With chronic diseases such a major portion of modern medicine and so dependent on lifestyles, behaviour modification and coping strategies, health-promoting and disease-preventing behaviours become of great importance in the practice of medicine not only for their value in cost containment but also for the general welfare of our society.
 
SUMMARY
Behavioural sciences is the branch of science which can help you in understanding your patients as unique individuals. This term has been used to denote the study of human behaviour both of the individual and of groups of people, small or large. It emphasises on individual behaviour and on the application of such basic knowledge to medical and allied disciplines. Behavioural sciences draws upon various disciplines and sciences related to the study of human behaviour like psychology, sociology, anthropology, economics, and statistics.
An understanding of human behaviour is desirable in most branches of clinical practice, especially in medicine, psychiatry, community medicine, paediatrics and geriatrics. Behavioural sciences are of direct medical relevance, as in medical practice the doctor's main concern is individual patient. To understand variations in response to pain, illness, hospitalisation, and other stresses; the influence of personality and social class on illness, knowledge of normal range of behaviour should be known. Patients personalities and relationships may be important factors in the disease process and in medical care. A doctor also needs to develop communication skills to deal effectively with patients, their relatives, with colleagues-doctors, and nurses.
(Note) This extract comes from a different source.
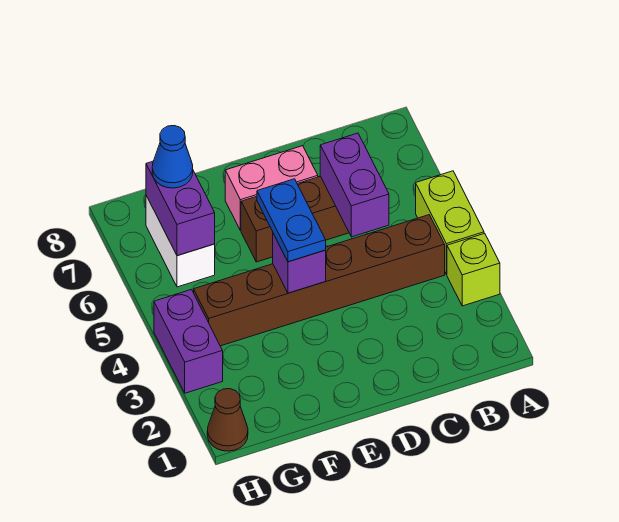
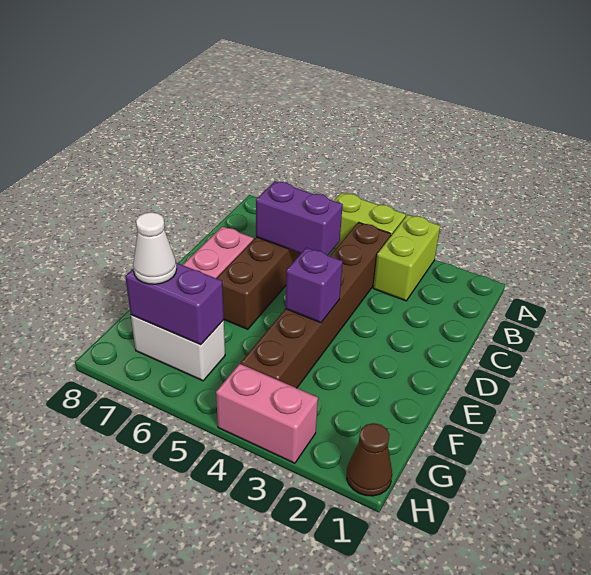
lime 1x1 brick [447,233,500,306] -> lime 1x2 brick [373,215,440,301]
blue 1x2 plate [257,179,326,262] -> none
blue 1x1 cone [152,126,193,188] -> white 1x1 cone [133,212,177,284]
purple 1x2 brick [154,290,223,393] -> pink 1x2 brick [216,364,318,463]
Psychological knowledge can be valuable in developing the effectiveness of the one's own cognitive processes. Clinical practice involves complex routines of observations, discrimination, and interpretation, acquiring and retaining factual information, of problem-solving and decision-making.
Culture shapes not only the normal behaviour but it also influences illness behaviour. Thus the patient's behaviour and his symptoms should be understood in their cultural context.
Thus the scope of behavioural sciences ranges from doctor-patient relationship to various aspects of health care such as, social class and health behaviour, developmental life cycle, psychophysical relations, social support, self efficacy, aging and bereavement.